Data for this task:
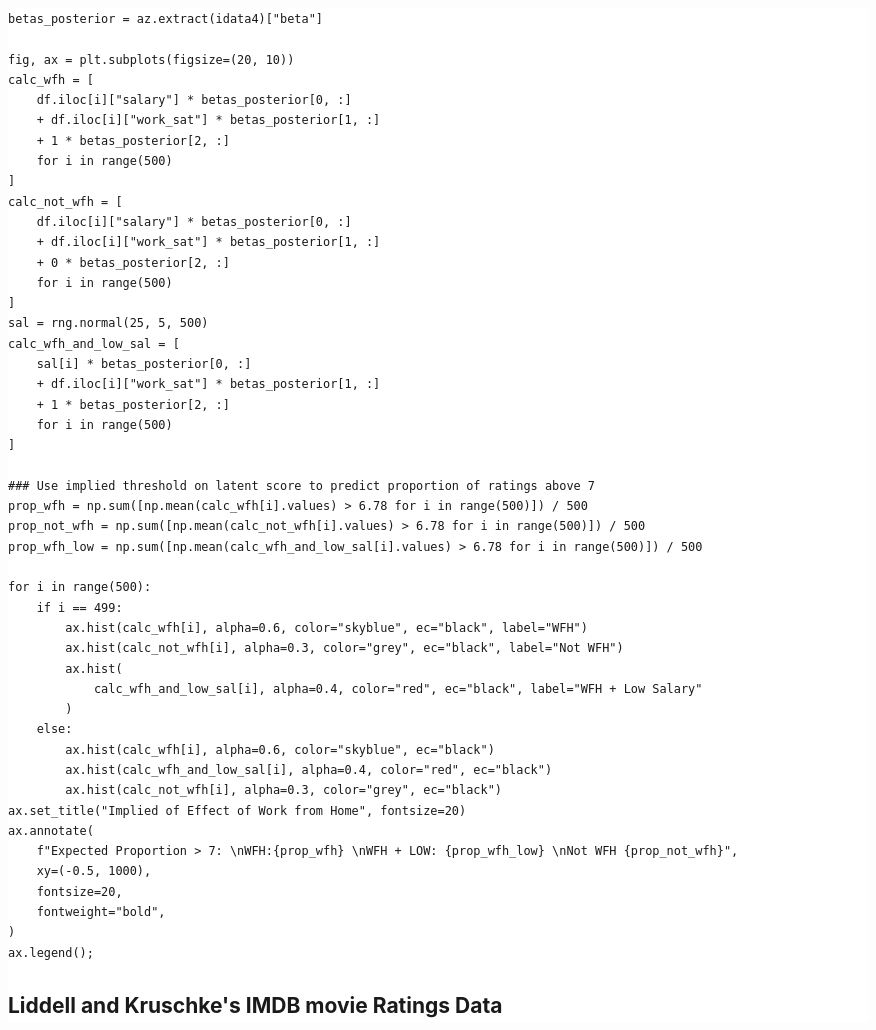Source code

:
 ```{code-cell} ipython3
betas_posterior = az.extract(idata4)["beta"]

fig, ax = plt.subplots(figsize=(20, 10))
calc_wfh = [
    df.iloc[i]["salary"] * betas_posterior[0, :]
    + df.iloc[i]["work_sat"] * betas_posterior[1, :]
    + 1 * betas_posterior[2, :]
    for i in range(500)
]
calc_not_wfh = [
    df.iloc[i]["salary"] * betas_posterior[0, :]
    + df.iloc[i]["work_sat"] * betas_posterior[1, :]
    + 0 * betas_posterior[2, :]
    for i in range(500)
]
sal = rng.normal(25, 5, 500)
calc_wfh_and_low_sal = [
    sal[i] * betas_posterior[0, :]
    + df.iloc[i]["work_sat"] * betas_posterior[1, :]
    + 1 * betas_posterior[2, :]
    for i in range(500)
]

### Use implied threshold on latent score to predict proportion of ratings above 7
prop_wfh = np.sum([np.mean(calc_wfh[i].values) > 6.78 for i in range(500)]) / 500
prop_not_wfh = np.sum([np.mean(calc_not_wfh[i].values) > 6.78 for i in range(500)]) / 500
prop_wfh_low = np.sum([np.mean(calc_wfh_and_low_sal[i].values) > 6.78 for i in range(500)]) / 500

for i in range(500):
    if i == 499:
        ax.hist(calc_wfh[i], alpha=0.6, color="skyblue", ec="black", label="WFH")
        ax.hist(calc_not_wfh[i], alpha=0.3, color="grey", ec="black", label="Not WFH")
        ax.hist(
            calc_wfh_and_low_sal[i], alpha=0.4, color="red", ec="black", label="WFH + Low Salary"
        )
    else:
        ax.hist(calc_wfh[i], alpha=0.6, color="skyblue", ec="black")
        ax.hist(calc_wfh_and_low_sal[i], alpha=0.4, color="red", ec="black")
        ax.hist(calc_not_wfh[i], alpha=0.3, color="grey", ec="black")
ax.set_title("Implied of Effect of Work from Home", fontsize=20)
ax.annotate(
    f"Expected Proportion > 7: \nWFH:{prop_wfh} \nWFH + LOW: {prop_wfh_low} \nNot WFH {prop_not_wfh}",
    xy=(-0.5, 1000),
    fontsize=20,
    fontweight="bold",
)
ax.legend();
```

## Liddell and Kruschke's IMDB movie Ratings Data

Task objective: Lines with the word "grey" in them are the answer; report each one from the data.

Exercise answer:
        ax.hist(calc_not_wfh[i], alpha=0.3, color="grey", ec="black", label="Not WFH")
        ax.hist(calc_not_wfh[i], alpha=0.3, color="grey", ec="black")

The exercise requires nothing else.